Work began this summer on construction of a new US$922 million lock in the Great Lakes, the biggest single investment in US infrastructure under the Trump administration.
The Soo Locks enable large ships to navigate the St Mary’s River, between Lake Superior and Lake Huron, but at present only one ship at a time can pass through.
Eighty million tons of commercial commodities currently use the Soo Locks, including iron ore and coal heading to US steel mills from Duluth, Minnesota.
The new lock - the first since the Poe Canal was built in 1969 - will allow westbound ships to go into Lake Superior while eastbound ships pass in the other direction.
Infrastructure was a key campaign promise when Trump was elected but his plans hit a bump in the road in August 2016 when industry executives backed out of joining his Infrastructure Council in the wake of his refusal to condemn white supremacists after the clashes in Charlottesville, Virginia.
In December 2017 Kristina Swallow, the President of the American Society of Civil Engineers, told Sputnik there was an estimated $2 trillion gap over the next 10 years.
Much of the US's existing infrastructure was built between 1933 and 1970, a period which began with President Franklin D. Roosevelt's famous New Deal, which involved huge public investment in projects such as the Hoover Dam, the Lincoln Tunnel in New York and Los Angeles international airport,
Trump was not the first president to recognise the need to renew America’s infrastructure.
In December 2015 Barack Obama signed the Fixing America’s Surface Transportation (FAST) Act, which pumped US $305 billion into renewing US infrastructure.
In February 2018 the Trump administration presented a bolder infrastructure plan to Congress which proposed spending US$1.7 trillion, the majority of which would be from the private sector.
But the proposal got bogged down in Congress. In his 2019 State of the Union address Trump again raised the issue of infrastructure spending but did not go into any detail.
In November 2019, as he campaigned for the Democratic nomination, Joe Biden promised his own US$1.3 trillion infrastructure plans and said of the incumbent: “President Trump campaigned on repairing our nation’s crumbling infrastructure. But after countless ‘Infrastructure Weeks’ he has failed to deliver results. It has to change.”
The Biden campaign said the plan would be paid for through tax increases on corporations and wealthy individuals.
In June this year Reuters reported the Trump administration was preparing a US$1 trillion infrastructure package, which would include major spending on roads and bridges as well as 5G and rural broadband.
But, with the White House distracted by the COVID-19 crisis and the election campaign, nothing more was said by Trump or his entourage about infrastructure.
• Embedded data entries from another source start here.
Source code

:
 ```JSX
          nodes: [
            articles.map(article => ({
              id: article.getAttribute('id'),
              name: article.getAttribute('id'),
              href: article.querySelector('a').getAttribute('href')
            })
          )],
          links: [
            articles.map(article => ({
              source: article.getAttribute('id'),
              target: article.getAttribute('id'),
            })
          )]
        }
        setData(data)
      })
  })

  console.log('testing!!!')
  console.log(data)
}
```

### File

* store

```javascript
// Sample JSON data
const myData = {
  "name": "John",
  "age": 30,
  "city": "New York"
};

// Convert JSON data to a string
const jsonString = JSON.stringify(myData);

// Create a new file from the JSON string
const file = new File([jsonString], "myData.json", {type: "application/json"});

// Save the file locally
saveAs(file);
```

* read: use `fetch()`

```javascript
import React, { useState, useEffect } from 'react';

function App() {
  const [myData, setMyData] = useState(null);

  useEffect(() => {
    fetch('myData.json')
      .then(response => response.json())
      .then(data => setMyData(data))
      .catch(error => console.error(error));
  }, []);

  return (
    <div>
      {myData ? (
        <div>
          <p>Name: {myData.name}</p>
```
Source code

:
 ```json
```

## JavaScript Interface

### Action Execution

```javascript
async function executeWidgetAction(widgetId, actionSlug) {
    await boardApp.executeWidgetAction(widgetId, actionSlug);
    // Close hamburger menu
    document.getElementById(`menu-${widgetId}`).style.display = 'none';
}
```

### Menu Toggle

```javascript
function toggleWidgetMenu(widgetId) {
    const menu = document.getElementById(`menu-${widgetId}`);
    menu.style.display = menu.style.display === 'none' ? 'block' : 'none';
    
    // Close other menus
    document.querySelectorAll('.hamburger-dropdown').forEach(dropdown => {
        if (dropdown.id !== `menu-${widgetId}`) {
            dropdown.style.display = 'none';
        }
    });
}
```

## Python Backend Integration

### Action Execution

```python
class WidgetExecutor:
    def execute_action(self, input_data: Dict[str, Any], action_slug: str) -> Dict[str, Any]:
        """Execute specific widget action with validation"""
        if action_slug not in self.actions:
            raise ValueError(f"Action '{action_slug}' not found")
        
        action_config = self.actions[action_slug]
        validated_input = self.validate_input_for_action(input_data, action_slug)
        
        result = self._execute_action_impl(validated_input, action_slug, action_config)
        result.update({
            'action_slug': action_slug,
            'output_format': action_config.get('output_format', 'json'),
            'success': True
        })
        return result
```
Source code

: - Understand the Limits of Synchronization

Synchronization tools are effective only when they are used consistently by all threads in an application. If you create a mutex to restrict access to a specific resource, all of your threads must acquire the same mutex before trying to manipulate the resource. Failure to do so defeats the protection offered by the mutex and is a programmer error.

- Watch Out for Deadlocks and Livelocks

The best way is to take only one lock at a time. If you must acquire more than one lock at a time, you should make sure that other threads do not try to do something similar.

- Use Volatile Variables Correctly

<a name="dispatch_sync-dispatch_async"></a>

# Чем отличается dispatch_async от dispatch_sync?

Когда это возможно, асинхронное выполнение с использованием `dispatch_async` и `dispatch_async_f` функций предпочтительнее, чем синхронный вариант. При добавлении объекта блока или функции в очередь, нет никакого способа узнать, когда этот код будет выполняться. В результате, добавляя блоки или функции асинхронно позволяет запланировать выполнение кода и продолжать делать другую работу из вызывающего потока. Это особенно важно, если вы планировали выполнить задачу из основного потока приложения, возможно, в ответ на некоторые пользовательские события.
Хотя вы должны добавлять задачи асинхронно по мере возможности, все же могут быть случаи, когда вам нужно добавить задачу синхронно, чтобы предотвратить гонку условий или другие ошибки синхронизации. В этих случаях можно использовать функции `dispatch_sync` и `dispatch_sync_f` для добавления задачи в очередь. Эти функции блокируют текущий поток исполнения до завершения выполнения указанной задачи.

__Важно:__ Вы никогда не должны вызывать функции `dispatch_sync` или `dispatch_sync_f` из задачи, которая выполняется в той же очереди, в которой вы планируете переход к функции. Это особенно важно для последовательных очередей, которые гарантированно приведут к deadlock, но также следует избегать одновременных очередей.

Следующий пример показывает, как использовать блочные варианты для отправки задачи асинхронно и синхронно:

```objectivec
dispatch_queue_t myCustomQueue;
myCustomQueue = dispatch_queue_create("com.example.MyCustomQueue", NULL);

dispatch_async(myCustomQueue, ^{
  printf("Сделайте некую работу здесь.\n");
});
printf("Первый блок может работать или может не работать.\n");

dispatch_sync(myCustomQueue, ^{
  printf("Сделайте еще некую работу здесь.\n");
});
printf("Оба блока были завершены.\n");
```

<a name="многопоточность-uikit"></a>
Instead the FAST Act was extended for one year by Congress in September 2020, hours before it was due to expire.
But while he has failed to push through one of his flagship policies he has given support to a handful of infrastructure projects.
In April 2018 Trump said during a visit to Michigan that he wanted to "fix" the lock problem between Lake Superior and Lake Huron.
Soo Locks shut down briefly after 730-foot freighter leaks fuel https://t.co/RDJWDcjgxe— Mardy Howe (@Lameduck1956) November 28, 2020
A few months later a report by the US Army Corps of Engineers backed the need for a new lock.
It raised the project’s cost-benefit rating from 0.73 to 2.42, enabling it to qualify for federal funding.
The following month the Trump administration gave the go-ahead for a US$766 million rail bridge in New Jersey.
The new bridge will replace a 110-year-old structure over the Hackensack River.
He also approved plans for a new railway bridge in Laredo, Texas, which will boost oil exports to Mexico.
In September the White House approved US$11 billion of federal funding for FEMA’s plans to rebuild Puerto Rico’s electrical grid system.
Biden is expected to try and push through his own infrastructure plan but he could be stymied in Congress by Republicans who are politically opposed to increases in tax on corporations and the wealthy.